Washington – Boeing has informed employees of the Space Launch System program that could lose their jobs up to 400 of them, because the new administration is considering canceling the program.
Boeing SLS employees were informed on 7 February that the company was preparing to cut up to 400 jobs from the program because of “Reviews of the Artemis program and the cost expectations”. The specific positions that are eligible for elimination were not announced, but would declare a significant part of the total SLS staff file at the company.
“To adjust to revisions of the Artemis program and the cost expectations, we today informed our Space Launch Systems team of the potential for around 400 fewer positions by April 2025,” a Boeing spokesperson told SpaceWs. “This requires that 60-day notifications of involuntary dismissal are issued to affected employees in the coming weeks, in accordance with the Work Appoctment and Retraining Notification Act.”
The Work Aan Passing and Overdating Report (WARN) ACT requires that companies give 60 days of notification of facility closures or other mass dismissals. “We work together with our client and are looking for opportunities to re -use employees in our company to minimize job losses and to retain our talented teammates,” said the spokesperson. The planned redundancies were first reported by Bloomberg.
NASA has not announced any revisions in the Artemis program, and a panel of NASA and industrial officials said at the Spacecom conference January 29 that they imagined with preparations for the Artemis 2 mission, the first crewsls/orion flight, planned for April 2026. They argued that current architecture remains the fastest way to bring people back to the moon.
However, the Trump government is considering revisions of architecture, including the cancellation of important elements such as SLS and Orion. Elon Musk, the CEO of SpaceX, who is a good adviser to President Trump, has criticized the current approach to Artemis.
With regard to space, the Artemis architecture is extremely inefficient, because it is a job-maximizing program, not a result-maximizing program, “he posted on social media December 25. “Something completely new is necessary.”
SLS has been criticized since almost the beginning, mocked by some critics such as the “Senate Lancing System” because of its origins in a NASA authorization Act of 2010 that NASA has instructed to develop a heavy rocket using shuttle-deducted technologies as a way to The way to reduce the impact of the retirement of space travel and cancellation of the constellation program.

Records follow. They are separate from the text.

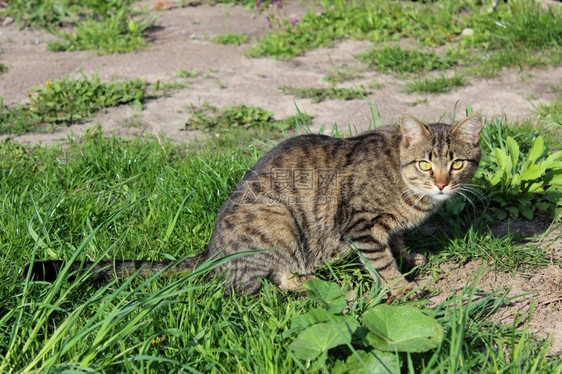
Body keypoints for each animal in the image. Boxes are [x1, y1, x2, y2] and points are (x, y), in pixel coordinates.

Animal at [30, 114, 480, 298]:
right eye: (425, 164)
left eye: (457, 163)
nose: (442, 182)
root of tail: (211, 251)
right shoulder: (359, 225)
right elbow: (381, 262)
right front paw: (401, 288)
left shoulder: (384, 227)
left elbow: (396, 244)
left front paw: (410, 257)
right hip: (278, 221)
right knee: (260, 286)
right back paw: (325, 286)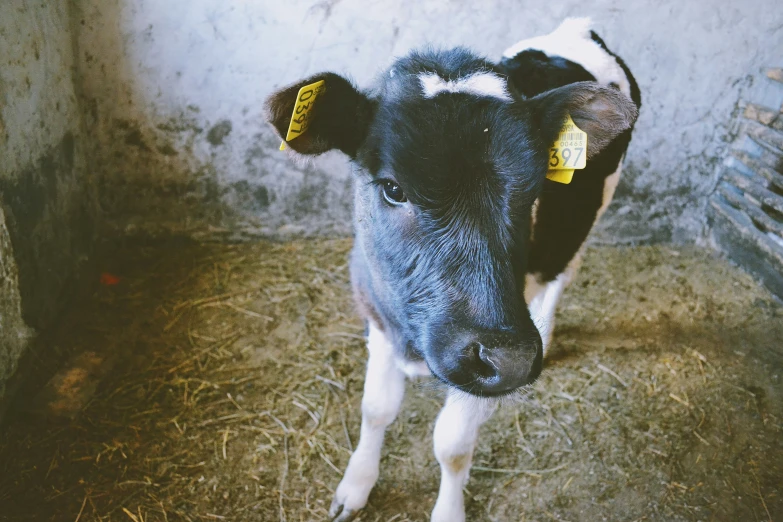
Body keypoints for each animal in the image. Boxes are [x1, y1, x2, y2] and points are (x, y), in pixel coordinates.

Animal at [266, 16, 640, 520]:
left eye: (533, 191)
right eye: (393, 188)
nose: (513, 358)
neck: (412, 341)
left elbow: (452, 445)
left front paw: (447, 508)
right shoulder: (377, 315)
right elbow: (375, 409)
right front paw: (356, 485)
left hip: (590, 215)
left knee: (563, 271)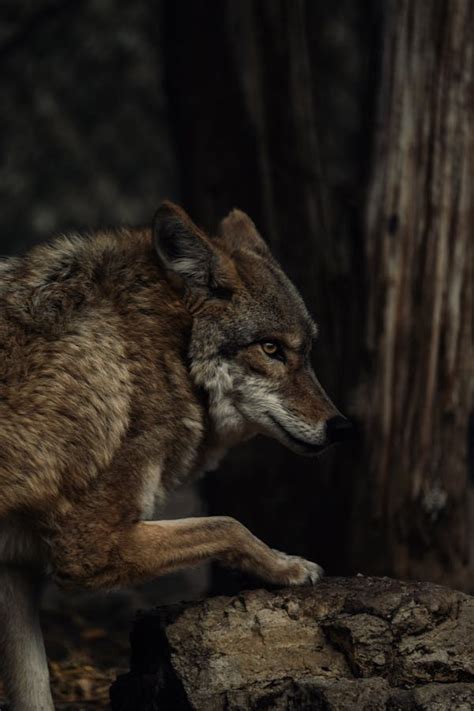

SLS was first launched in 2022 on the Artemis 1 mission. “The escape vehicle was proven at Artemis 1. It was a great mission,” said John Shannon, vice -president of the mission for Boeing Space Exploration, on the Spacecom Panel. There were few changes to the vehicle itself for Artemis 2, he said, but changes to how the vehicle was processed, with some work from the Michoud assembly facility moved to the Kennedy Space Center.
“This is our second and many lessons have been learned,” said Dave Dutcher, Boeing SLS program manager, in an interview in July. “It is a much cleaner vehicle during the build and then tests the first.”
However, SLS remains a subject of criticism of its high costs and a low escape percentage. A report from the NASA’s Office of Inspector General in August also found quality problems with the work of Boeing on the Exploration -above stage, a more powerful top phase planned for the Block 1B version of SLS that will start with Service on Artemis 4.
Any attempt to cancel SLS or make other radical changes to the Artemis architecture will probably be confronted with the opposition of some in the congress, as was the case in 2010 when the Obama government tried to cancel the constellation program, a process That led to the SLS. In particular the vice-chairman of the commerce, justice and science sub-committee of the House Apprisions Committee is rep. Dale Strong (R-Ala.), Whose district Nasa’s Marshall Space Flight Center, the main center for SLS.